* **Your task**: Return the following from the records below: each line, word for word, starting with the line that contains "- [Using volumes" and going on through the line that contains "- [How to Setup Docker", with nothing outside that range.

(Collected data)
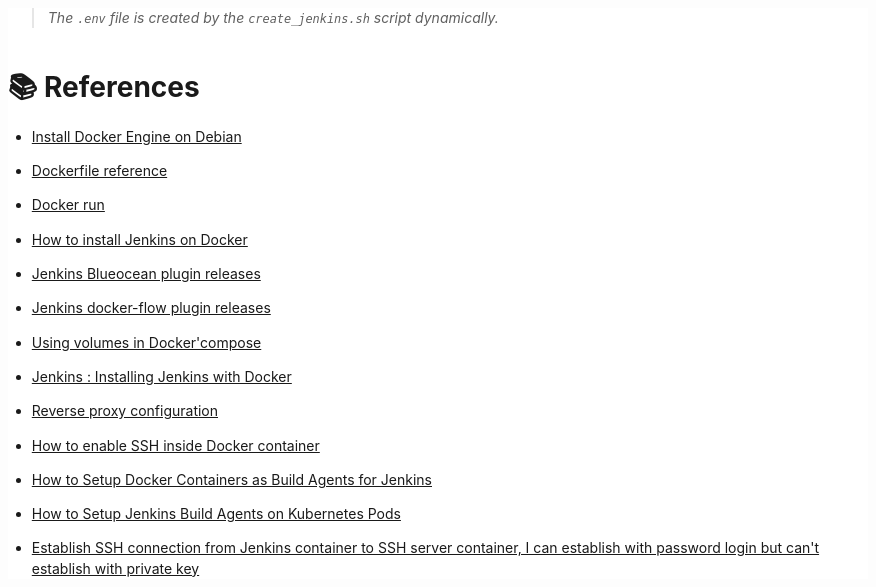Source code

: >_The `.env` file is created by the `create_jenkins.sh` script dynamically._

# :books: References 
- [Install Docker Engine on Debian](https://docs.docker.com/engine/install/debian/)
- [Dockerfile reference](https://docs.docker.com/engine/reference/builder/)
- [Docker run](https://docs.docker.com/engine/reference/commandline/run/)
- [How to install Jenkins on Docker](https://octopus.com/blog/jenkins-docker-install-guide#how-to-install-jenkins-on-docker)
- [Jenkins Blueocean plugin releases](https://github.com/jenkinsci/blueocean-plugin/releases)
- [Jenkins docker-flow plugin releases](https://github.com/jenkinsci/docker-workflow-plugin/releases)
- [Using volumes in Docker'compose](https://devopsheaven.com/docker/docker-compose/volumes/2018/01/16/volumes-in-docker-compose.html)
- [Jenkins : Installing Jenkins with Docker](https://wiki.jenkins-ci.org/JENKINS/Installing+Jenkins+with+Docker)
- [Reverse proxy configuration](https://www.jenkins.io/doc/book/system-administration/reverse-proxy-configuration-with-jenkins/)

- [How to enable SSH inside Docker container](https://www.edureka.co/community/71282/how-to-enable-ssh-inside-docker-container)
- [How to Setup Docker Containers as Build Agents for Jenkins](https://devopscube.com/docker-containers-as-build-slaves-jenkins/)
- [How to Setup Jenkins Build Agents on Kubernetes Pods](https://devopscube.com/jenkins-build-agents-kubernetes/)
- [Establish SSH connection from Jenkins container to SSH server container, I can establish with password login but can't establish with private key](https://stackoverflow.com/questions/63969833/establish-ssh-connection-from-jenkins-container-to-ssh-server-container-i-can-e)
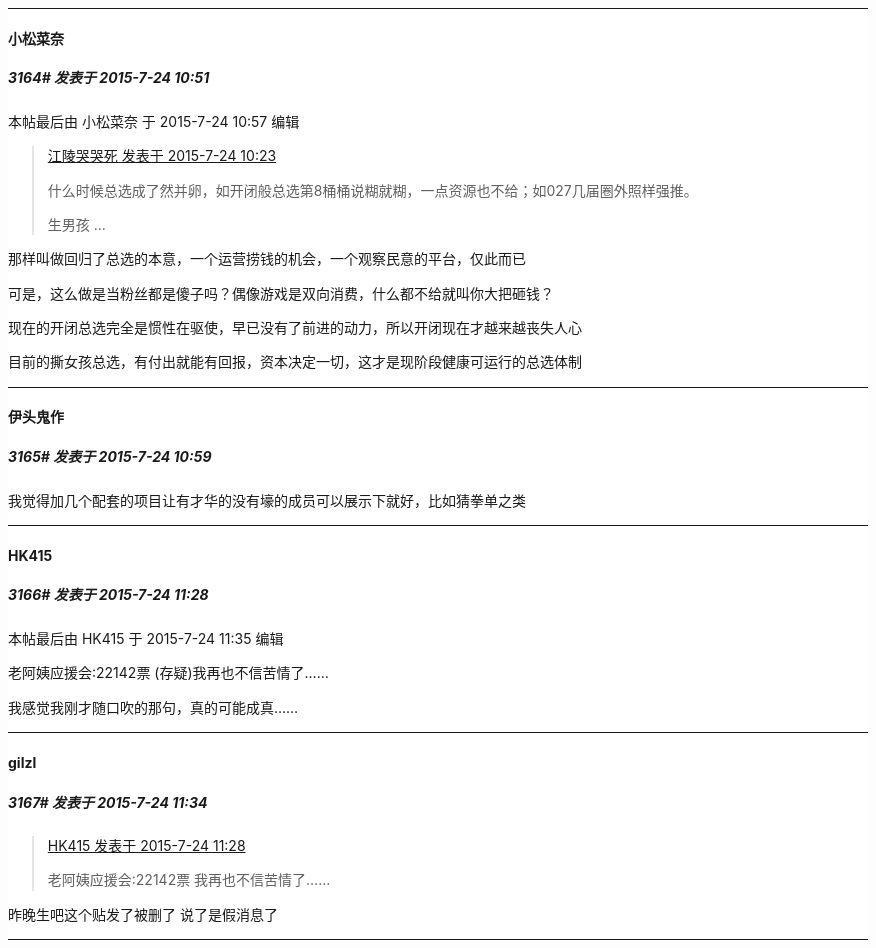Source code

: -----

####  小松菜奈  
##### 3164#       发表于 2015-7-24 10:51


 本帖最后由 小松菜奈 于 2015-7-24 10:57 编辑 
<blockquote><a href="httphttps://bbs.saraba1st.com/2b/forum.php?mod=redirect&amp;goto=findpost&amp;pid=29637370&amp;ptid=1105387" target="_blank">江陵哭哭死 发表于 2015-7-24 10:23</a>

什么时候总选成了然并卵，如开闭般总选第8桶桶说糊就糊，一点资源也不给；如027几届圈外照样强推。

生男孩 ...</blockquote>
那样叫做回归了总选的本意，一个运营捞钱的机会，一个观察民意的平台，仅此而已


可是，这么做是当粉丝都是傻子吗？偶像游戏是双向消费，什么都不给就叫你大把砸钱？

现在的开闭总选完全是惯性在驱使，早已没有了前进的动力，所以开闭现在才越来越丧失人心


目前的撕女孩总选，有付出就能有回报，资本决定一切，这才是现阶段健康可运行的总选体制


-----

####  伊头鬼作  
##### 3165#       发表于 2015-7-24 10:59


我觉得加几个配套的项目让有才华的没有壕的成员可以展示下就好，比如猜拳单之类


-----

####  HK415  
##### 3166#       发表于 2015-7-24 11:28


 本帖最后由 HK415 于 2015-7-24 11:35 编辑 

老阿姨应援会:22142票 (存疑)我再也不信苦情了……

我感觉我刚才随口吹的那句，真的可能成真……


-----

####  gilzl  
##### 3167#       发表于 2015-7-24 11:34


<blockquote><a href="httphttps://bbs.saraba1st.com/2b/forum.php?mod=redirect&amp;goto=findpost&amp;pid=29638114&amp;ptid=1105387" target="_blank">HK415 发表于 2015-7-24 11:28</a>

老阿姨应援会:22142票 我再也不信苦情了……</blockquote>
昨晚生吧这个贴发了被删了 说了是假消息了


-----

* **Solution**:
- [Using volumes in Docker'compose](https://devopsheaven.com/docker/docker-compose/volumes/2018/01/16/volumes-in-docker-compose.html)
- [Jenkins : Installing Jenkins with Docker](https://wiki.jenkins-ci.org/JENKINS/Installing+Jenkins+with+Docker)
- [Reverse proxy configuration](https://www.jenkins.io/doc/book/system-administration/reverse-proxy-configuration-with-jenkins/)

- [How to enable SSH inside Docker container](https://www.edureka.co/community/71282/how-to-enable-ssh-inside-docker-container)
- [How to Setup Docker Containers as Build Agents for Jenkins](https://devopscube.com/docker-containers-as-build-slaves-jenkins/)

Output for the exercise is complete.